■ **THE PROBLEM**:
Swap "Transactions" for "Transaction Value" in the lines that begin at the one containing "### 🌏 Transactions by Region" and stop after the one containing "### 📊 Revenue by Age Group". Give back only those lines, with nothing else changed.

■ **DATA**:
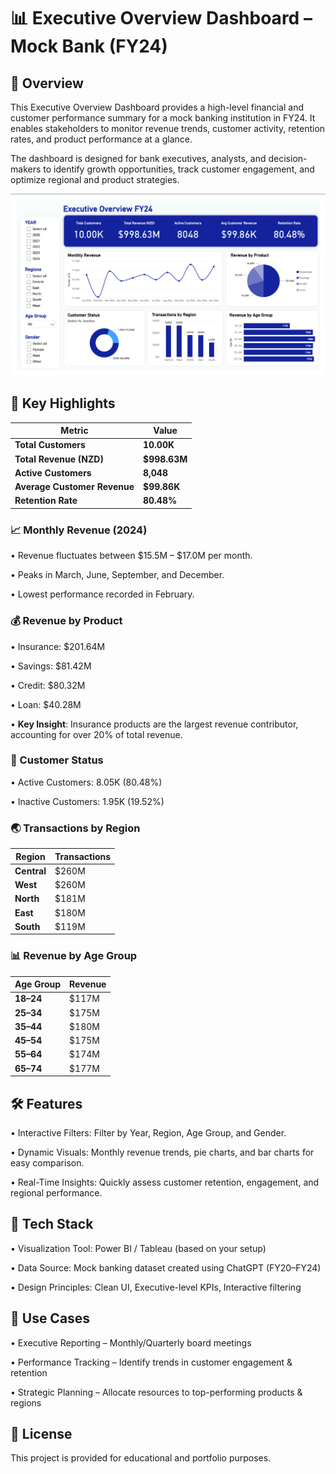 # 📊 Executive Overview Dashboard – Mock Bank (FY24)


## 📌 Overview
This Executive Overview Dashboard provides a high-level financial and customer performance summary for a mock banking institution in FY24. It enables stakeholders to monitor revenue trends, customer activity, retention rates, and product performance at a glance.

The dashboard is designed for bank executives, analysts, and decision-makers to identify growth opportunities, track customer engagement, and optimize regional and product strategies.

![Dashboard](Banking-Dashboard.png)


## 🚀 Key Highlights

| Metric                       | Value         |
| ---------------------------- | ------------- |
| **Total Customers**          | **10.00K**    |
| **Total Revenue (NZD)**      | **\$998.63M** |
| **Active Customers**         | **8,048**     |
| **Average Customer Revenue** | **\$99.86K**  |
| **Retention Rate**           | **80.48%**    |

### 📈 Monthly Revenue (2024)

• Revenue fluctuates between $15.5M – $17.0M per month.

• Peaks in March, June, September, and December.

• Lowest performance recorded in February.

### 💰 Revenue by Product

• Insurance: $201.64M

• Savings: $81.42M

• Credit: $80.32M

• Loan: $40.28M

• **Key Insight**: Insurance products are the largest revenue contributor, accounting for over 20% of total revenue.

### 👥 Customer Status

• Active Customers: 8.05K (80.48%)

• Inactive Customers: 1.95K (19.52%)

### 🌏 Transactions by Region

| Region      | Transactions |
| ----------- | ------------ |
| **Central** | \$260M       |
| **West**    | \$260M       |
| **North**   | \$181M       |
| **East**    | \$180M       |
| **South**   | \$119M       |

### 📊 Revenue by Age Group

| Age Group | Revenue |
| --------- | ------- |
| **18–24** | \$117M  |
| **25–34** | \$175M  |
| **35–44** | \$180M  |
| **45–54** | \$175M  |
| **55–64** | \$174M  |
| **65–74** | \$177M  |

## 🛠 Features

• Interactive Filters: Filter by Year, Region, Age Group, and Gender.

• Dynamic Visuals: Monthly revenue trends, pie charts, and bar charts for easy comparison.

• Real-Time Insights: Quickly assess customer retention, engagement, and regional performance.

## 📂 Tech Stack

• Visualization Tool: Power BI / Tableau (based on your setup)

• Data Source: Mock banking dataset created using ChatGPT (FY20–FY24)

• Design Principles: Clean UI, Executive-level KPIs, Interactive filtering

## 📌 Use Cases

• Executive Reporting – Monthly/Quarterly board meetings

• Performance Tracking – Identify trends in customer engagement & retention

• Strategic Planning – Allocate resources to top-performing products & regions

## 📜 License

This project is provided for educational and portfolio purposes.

■ **FINAL ANSWER**:
### 🌏 Transaction Value by Region

| Region      | Transaction Value |
| ----------- | ------------ |
| **Central** | \$260M       |
| **West**    | \$260M       |
| **North**   | \$181M       |
| **East**    | \$180M       |
| **South**   | \$119M       |

### 📊 Revenue by Age Group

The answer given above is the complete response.